La marcia indietro di alcune tra le maggiori aziende americane sui temi della diversità e dell’inclusione appare sempre più evidente, soprattutto dopo il ritorno di Donald Trump alla Casa Bianca. È quanto emerge da una recente analisi del New York Times che ha esaminato i rapporti finanziari annuali depositati presso la Securities and Exchange Commission (SEC), scoprendo come giganti del calibro di Walmart e Meta abbiano drasticamente ridimensionato i riferimenti espliciti a diversità, equità e inclusione (D.E.I.).
Secondo il quotidiano statunitense, nel 2025 il numero di società quotate nell’indice S&P 500 che menzionano espressamente la formula «diversità, equità e inclusione» è diminuito di circa il 60% rispetto al 2024. Nonostante ciò, il 78% delle aziende continua a discutere iniziative sulla diversità nei documenti ufficiali, sebbene con un linguaggio molto più prudente e spesso vago. Alcune aziende hanno eliminato la parola «equità», mentre altre preferiscono termini più generici come «appartenenza» (belonging).

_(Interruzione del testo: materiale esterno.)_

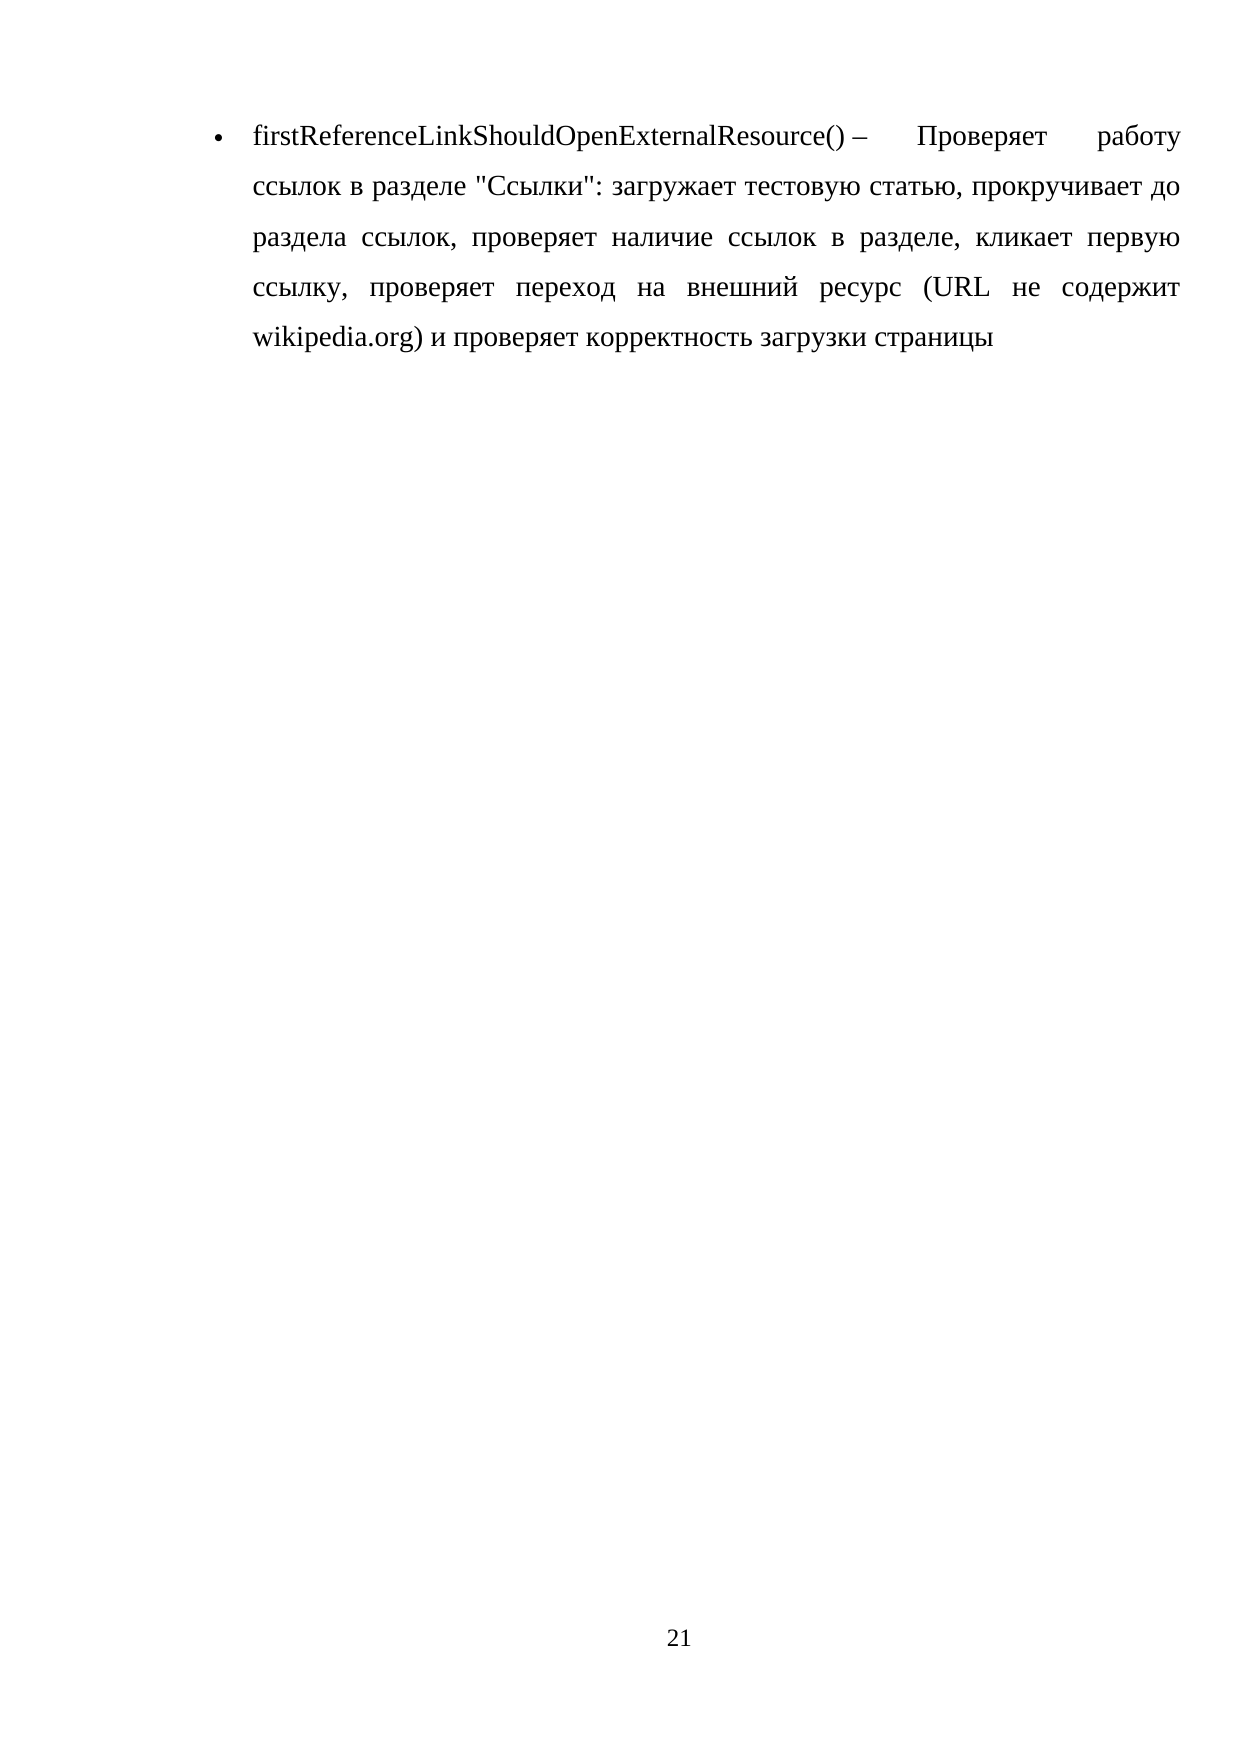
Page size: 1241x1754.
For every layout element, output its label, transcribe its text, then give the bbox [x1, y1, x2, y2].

list firstReferenceLinkShouldOpenExternalResource() – Проверяет работу ссылок в разделе "Ссылки": загружает тестовую статью, прокручивает до раздела ссылок, проверяет наличие ссылок в разделе, кликает первую ссылку, проверяет переход на внешний ресурс (URL не содержит wikipedia.org) и проверяет корректность загрузки страницы [215, 118, 1181, 353]
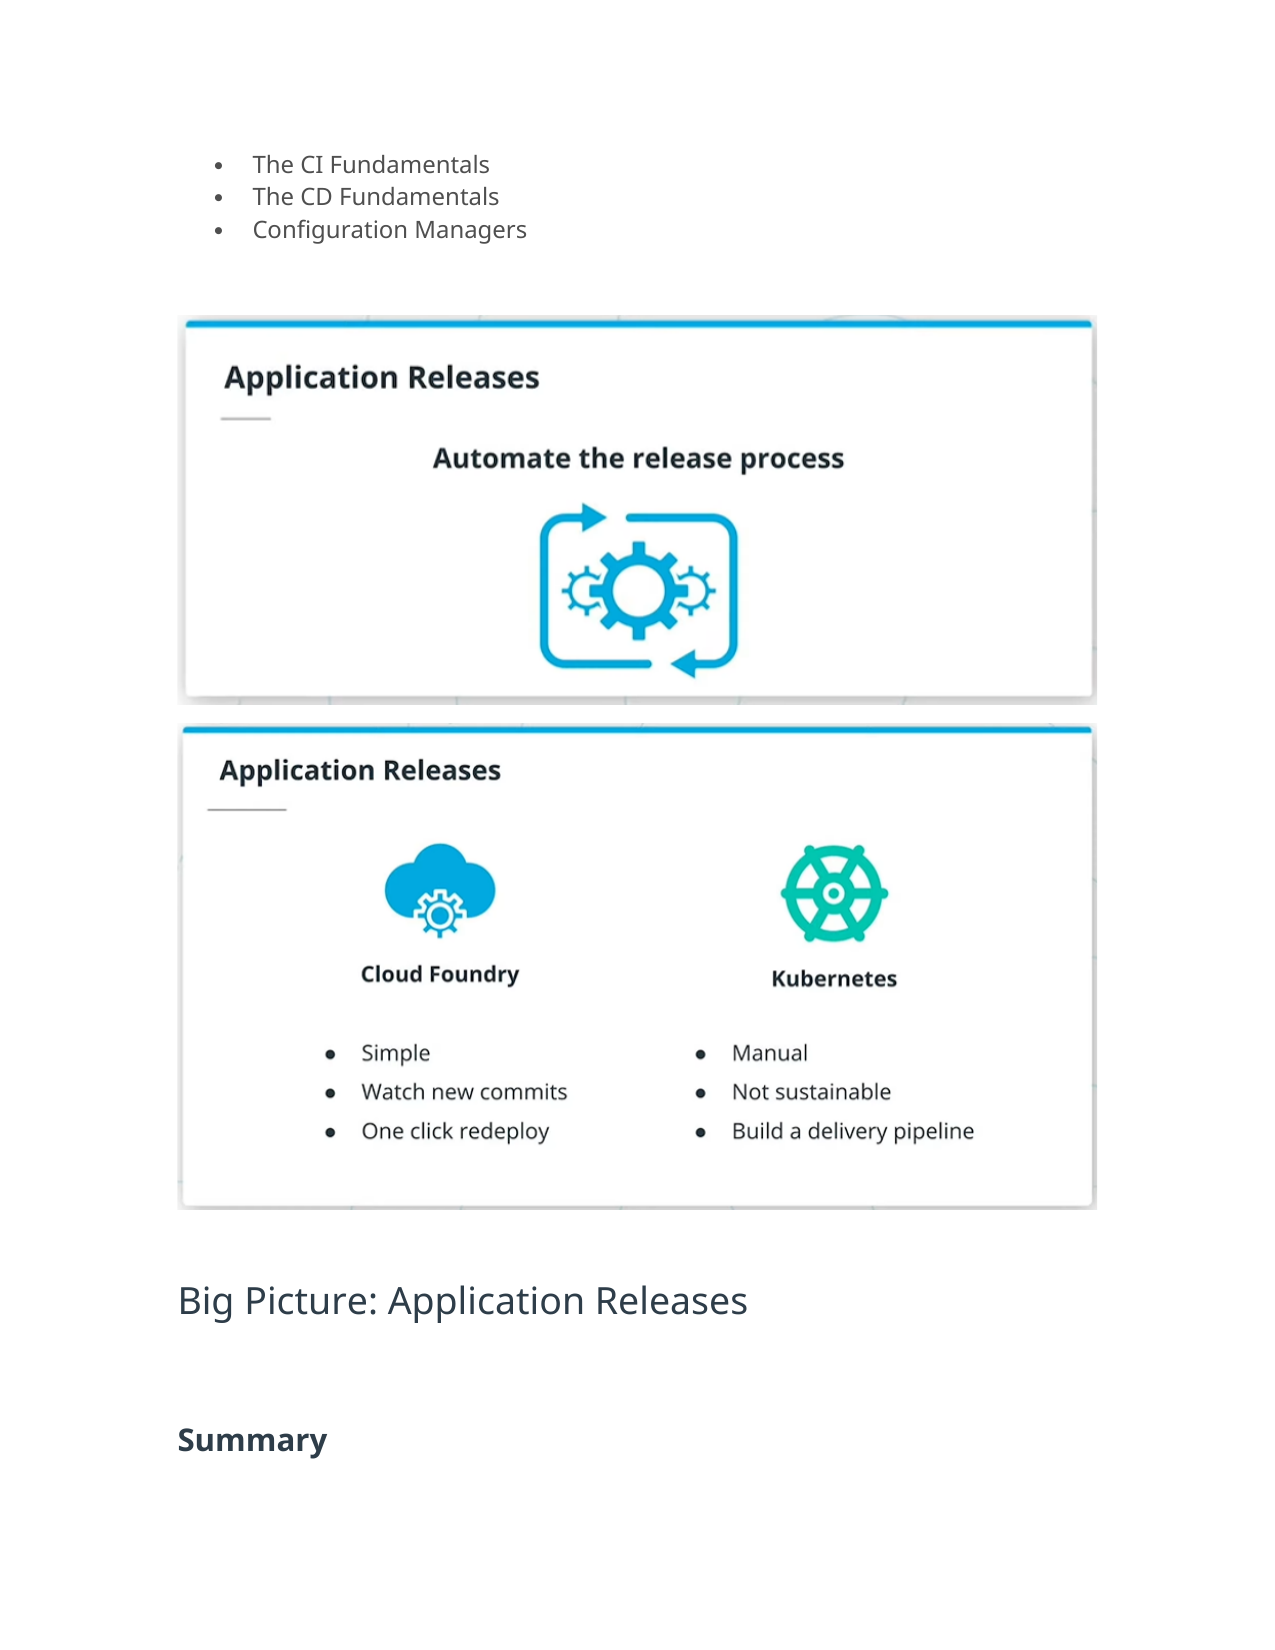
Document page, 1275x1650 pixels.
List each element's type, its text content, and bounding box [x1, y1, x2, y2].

picture [177, 315, 1098, 705]
subtitle Big Picture: Application Releases [177, 1275, 1098, 1326]
picture [177, 723, 1098, 1210]
list Configuration Managers [215, 213, 1098, 245]
list The CD Fundamentals [215, 180, 1098, 213]
list The CI Fundamentals [215, 148, 1098, 180]
subtitle Summary [177, 1418, 1098, 1461]
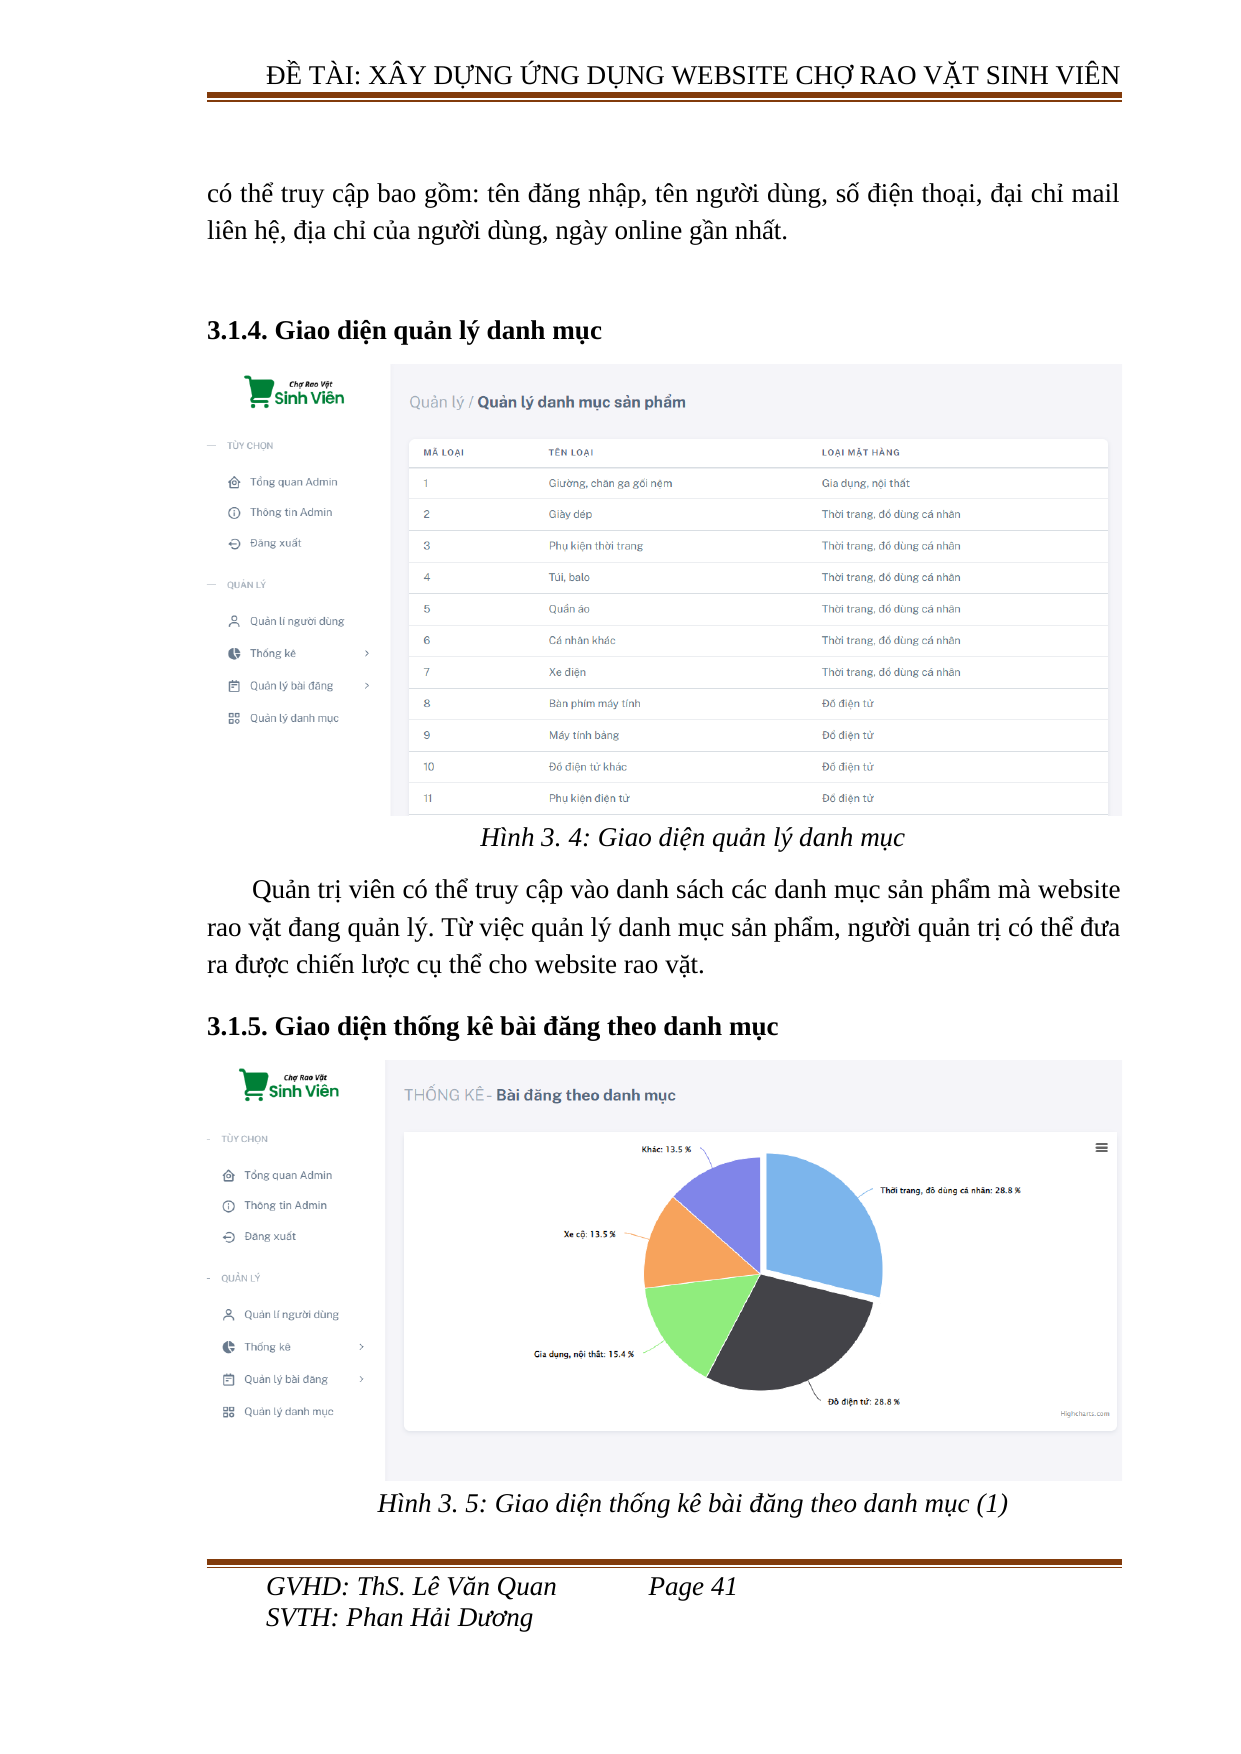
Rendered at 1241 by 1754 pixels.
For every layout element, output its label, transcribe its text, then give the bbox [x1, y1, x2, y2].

text Quản trị viên có thể truy cập vào danh sách các danh mục sản phẩm mà website rao vặt đang quản lý. Từ việc quản lý danh mục sản phẩm, người quản trị có thể đưa ra được chiến lược cụ thể cho website rao vặt. [207, 873, 1122, 979]
text Hình 3. 4: Giao diện quản lý danh mục [207, 821, 1122, 852]
picture [206, 364, 1123, 816]
picture [206, 1060, 1123, 1481]
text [207, 177, 1122, 246]
subtitle 3.1.5. Giao diện thống kê bài đăng theo danh mục [207, 1010, 1122, 1041]
subtitle 3.1.4. Giao diện quản lý danh mục [207, 314, 1122, 345]
text Hình 3. 5: Giao diện thống kê bài đăng theo danh mục (1) [207, 1487, 1122, 1518]
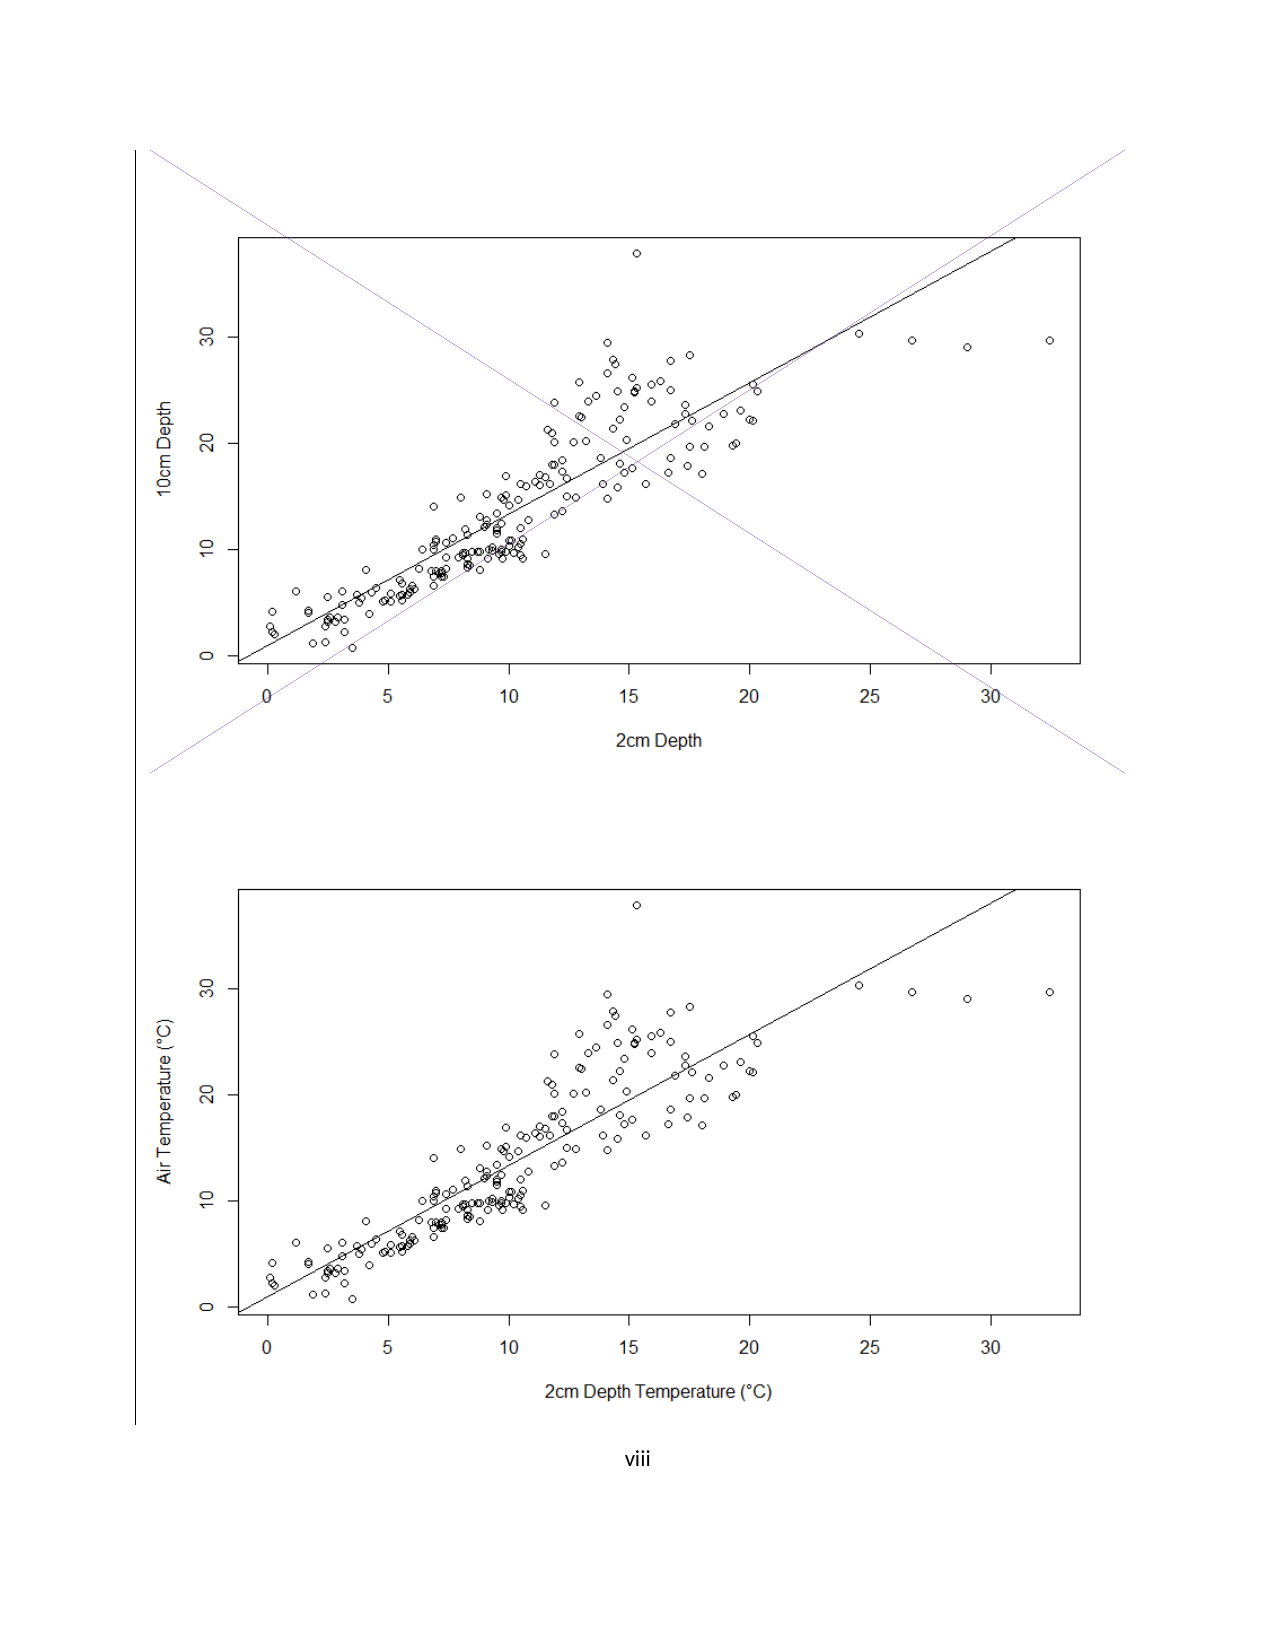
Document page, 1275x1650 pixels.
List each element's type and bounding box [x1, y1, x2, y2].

Questo fenomeno aveva iniziato a delinearsi già prima del ritorno di Trump alla presidenza degli Stati Uniti, ma si è intensificato rapidamente dopo il suo reinsediamento. A gennaio, subito dopo l’insediamento, Trump aveva firmato un ordine esecutivo che chiedeva di indagare su eventuali iniziative di diversità ed equità ritenute «illegali» nel settore privato. Inoltre, aveva sostituito i vertici della Equal Employment Opportunity Commission, l’agenzia federale che controlla il rispetto delle norme anti-discriminazione.
La retromarcia delle aziende segue un clima politico diventato molto più ostile ai programmi di equità razziale e di genere. Negli ultimi anni, alcuni senatori repubblicani hanno definito la teoria critica della razza (critical race theory) una forma di «indottrinamento attivista». Anche la sentenza della Corte Suprema che nel 2023 ha abolito l’affirmative action nelle università ha contribuito ad alimentare una reazione contro ogni tipo di iniziativa che possa essere interpretata come discriminazione inversa.
Secondo Jon Solorzano, partner dello studio legale Vinson & Elkins, specializzato in consulenze aziendali, «parlare pubblicamente di D.E.I. ora è visto come un rischio molto maggiore rispetto al passato». Solorzano ha spiegato che molte aziende, pur continuando privatamente a sostenere le iniziative di diversità, stanno evitando di esplicitare i propri impegni nei documenti ufficiali, per non attirare eventuali indagini governative o controversie legali.
Per Musa Al-Gharbi, sociologo e professore presso la Stony Brook University, la vera questione è nella lettera «E» di equità: «Realizzare concretamente l’equità richiede spesso politiche che rischiano di alienare una parte degli stakeholder aziendali. È proprio questa la componente considerata più problematica».
Se è vero che numerose aziende mantengono comunque programmi interni sulla diversità, il rischio è che molte iniziative avviate negli ultimi anni perdano rapidamente vigore. La velocità con cui si è invertita la tendenza ha portato alcuni esperti come Ranjay Gulati, professore di Harvard, a interrogarsi sulla reale profondità delle dichiarazioni delle aziende: «Le imprese tendono spesso a seguire mode temporanee solo per motivi di immagine. Quando il clima cambia, il rischio è che vengano rapidamente abbandonate».